You know exercise is good for keeping you slim and in shape, but there are other reasons to hit the gym or head out for a walk, from feeling happy to fighting disease, improving cognition and even making you more money. If you weren’t motivated to exercise before, you will be now:
Makes You Happy
Want extra pep in your step? “Research shows that when people regularly exercise—whether aerobic or resistance training or yoga—they have better moods,” says Carol Ewing Garber, professor of movement sciences at Columbia University. Yep, one reason are endorphins, along with activation of the endocannabinoid system, thought be responsible for the “runner’s high.”
More than just keeping a positive mindset, a workout also battles the blues. “Exercise enhances feel-good neurotransmitters like serotonin and dopamine,” says Ewing Garber.

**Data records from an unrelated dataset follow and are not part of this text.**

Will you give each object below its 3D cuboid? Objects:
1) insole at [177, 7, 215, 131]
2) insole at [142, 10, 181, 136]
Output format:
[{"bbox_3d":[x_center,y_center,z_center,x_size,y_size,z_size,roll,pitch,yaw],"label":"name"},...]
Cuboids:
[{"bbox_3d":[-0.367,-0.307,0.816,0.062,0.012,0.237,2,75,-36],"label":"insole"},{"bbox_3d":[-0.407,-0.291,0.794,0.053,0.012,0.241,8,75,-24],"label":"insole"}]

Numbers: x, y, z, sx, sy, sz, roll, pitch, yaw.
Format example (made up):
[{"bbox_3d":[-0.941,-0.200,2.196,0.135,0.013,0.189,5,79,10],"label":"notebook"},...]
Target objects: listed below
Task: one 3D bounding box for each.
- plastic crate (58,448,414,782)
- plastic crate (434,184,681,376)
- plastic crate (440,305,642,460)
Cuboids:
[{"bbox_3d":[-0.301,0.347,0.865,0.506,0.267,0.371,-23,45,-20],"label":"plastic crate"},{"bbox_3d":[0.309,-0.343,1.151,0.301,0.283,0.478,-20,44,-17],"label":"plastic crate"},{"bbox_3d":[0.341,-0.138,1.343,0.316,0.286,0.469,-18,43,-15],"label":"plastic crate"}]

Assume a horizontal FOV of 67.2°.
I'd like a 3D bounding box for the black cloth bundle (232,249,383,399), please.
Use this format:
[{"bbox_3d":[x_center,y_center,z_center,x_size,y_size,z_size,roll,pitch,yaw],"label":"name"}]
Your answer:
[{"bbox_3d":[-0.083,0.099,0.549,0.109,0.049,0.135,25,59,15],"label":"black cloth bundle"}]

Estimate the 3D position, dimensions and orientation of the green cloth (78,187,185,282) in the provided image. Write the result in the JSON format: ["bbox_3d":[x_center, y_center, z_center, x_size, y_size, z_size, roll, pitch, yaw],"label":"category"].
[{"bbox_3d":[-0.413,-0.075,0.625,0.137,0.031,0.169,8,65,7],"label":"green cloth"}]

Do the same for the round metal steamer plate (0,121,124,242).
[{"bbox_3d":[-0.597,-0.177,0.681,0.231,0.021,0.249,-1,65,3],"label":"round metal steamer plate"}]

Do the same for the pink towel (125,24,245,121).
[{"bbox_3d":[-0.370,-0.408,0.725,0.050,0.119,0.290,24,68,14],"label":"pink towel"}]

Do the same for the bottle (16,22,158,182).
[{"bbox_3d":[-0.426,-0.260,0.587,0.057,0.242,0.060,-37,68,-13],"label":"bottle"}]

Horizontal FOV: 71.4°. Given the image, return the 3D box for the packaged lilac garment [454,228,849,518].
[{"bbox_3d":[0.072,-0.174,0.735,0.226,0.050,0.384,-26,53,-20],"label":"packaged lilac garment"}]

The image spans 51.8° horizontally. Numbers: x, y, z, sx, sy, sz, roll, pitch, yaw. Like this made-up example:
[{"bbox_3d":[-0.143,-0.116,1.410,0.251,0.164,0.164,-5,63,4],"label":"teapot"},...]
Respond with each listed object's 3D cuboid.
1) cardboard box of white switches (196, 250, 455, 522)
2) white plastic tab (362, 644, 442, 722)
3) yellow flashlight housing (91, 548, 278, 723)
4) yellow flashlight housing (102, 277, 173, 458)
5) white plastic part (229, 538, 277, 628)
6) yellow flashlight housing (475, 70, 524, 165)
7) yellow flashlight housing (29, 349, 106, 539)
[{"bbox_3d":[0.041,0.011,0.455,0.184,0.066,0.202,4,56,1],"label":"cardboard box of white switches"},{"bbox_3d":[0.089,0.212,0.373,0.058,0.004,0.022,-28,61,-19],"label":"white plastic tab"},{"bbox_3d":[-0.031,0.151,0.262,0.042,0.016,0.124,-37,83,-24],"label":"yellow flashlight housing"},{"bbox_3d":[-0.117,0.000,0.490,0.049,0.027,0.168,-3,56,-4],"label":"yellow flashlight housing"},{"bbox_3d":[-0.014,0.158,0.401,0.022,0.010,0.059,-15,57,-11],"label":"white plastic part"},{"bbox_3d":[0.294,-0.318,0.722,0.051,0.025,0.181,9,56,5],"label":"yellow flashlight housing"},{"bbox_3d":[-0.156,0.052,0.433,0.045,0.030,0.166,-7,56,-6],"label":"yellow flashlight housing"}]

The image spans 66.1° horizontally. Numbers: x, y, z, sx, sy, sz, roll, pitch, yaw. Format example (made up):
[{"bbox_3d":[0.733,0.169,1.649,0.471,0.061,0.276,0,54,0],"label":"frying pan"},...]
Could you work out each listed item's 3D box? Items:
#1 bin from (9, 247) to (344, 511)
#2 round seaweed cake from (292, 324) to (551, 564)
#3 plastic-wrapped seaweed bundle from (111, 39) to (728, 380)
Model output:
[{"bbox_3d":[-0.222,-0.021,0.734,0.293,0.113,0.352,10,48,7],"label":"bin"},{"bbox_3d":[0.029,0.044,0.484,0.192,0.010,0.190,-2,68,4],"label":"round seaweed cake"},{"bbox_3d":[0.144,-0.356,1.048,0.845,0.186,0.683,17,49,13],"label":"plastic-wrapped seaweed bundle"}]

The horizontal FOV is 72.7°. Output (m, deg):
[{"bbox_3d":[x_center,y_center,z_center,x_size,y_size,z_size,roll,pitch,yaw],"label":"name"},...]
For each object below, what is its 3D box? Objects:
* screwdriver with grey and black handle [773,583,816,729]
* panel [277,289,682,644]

Her 2012 study found that people who participate in 2.5 to 7.5 hours of physical activity weekly report better mental health. Other factors: exercise is a distraction from worries and is often done with friends, which also helps you feel good.
In a 2012 study in the Journal of Labor Research, frequent exercisers make bank, bringing home nearly 10 percent more than non-exercisers. Credit higher energy levels and more enthusiasm at work that boosts job satisfaction for the increase in earnings.
Keeps You Sharp
Being active helps you keep your wits about you well into older age. When UK researchers looked at the brain structure of adults in their 70s, those who were more active had bigger brains three years later—thought to be cognitively protective—than sedentary participants.
Dials Down Stress
When you get frazzled, you can feel your heart rate increase and blood pressure rise. That’s a result of an uptick in stress hormones. After stress, these measures decrease. When you’re chronically stressed, however, they stay high, which can be dangerous. Exercise, notes Ewing Garber, helps decrease your stress response and makes you less reactive to them in the first place.
If you have a child struggling with ADHD, signing them up for a team sport may be the ticket to easing symptoms. Why? Aerobic exercise may help boost brain structure and function, helping to treat behavioral problems, suggests a review in Current Psychiatry Reports.
The memory hub in your brain—the hippocampus—loses volume later in life, putting you at risk for dementia. However, exercise can reverse that loss by up to two years, suggests a study in the journal Proceedings of the National Academy of Sciences.
Strengthens Your Heart
In a meta-analysis in 2013 published in BMJ, researchers discovered that exercise performed as effective (or better) than many drugs that treat heart failure and stroke and prevent heart disease.
For migraine sufferers, a splitting headache can derail your entire day. That’s why it’s so important to maintain a regular exercise schedule. In a Swedish study in 2011, researchers found that people who exercised 40 minutes three times a week experienced fewer migraines—and treatment worked as well as prescription migraine drugs and relaxation exercises.
For an even bigger benefit, head to a local park or trail. A 2010 University of Essex study found that just five minutes of outdoor exercise produced positive changes in self-esteem. Green environments enhance well-being, researchers explain.
Lengthens Your Life
Want to live three years longer? Workout. Doing so for just 15 minutes a day was associated with a 14 percent lower risk of death from any cause compared to those who were inactive, suggests Taiwanese research.
Staves Off Diabetes
According to a position paper by the American College of Sports Medicine and the American Diabetes Association, the combination of exercising and losing a modest amount of weight can cut your risk of diabetes by nearly 60%. Exercise improves insulin function and blood sugar control to prevent the progression of the disease.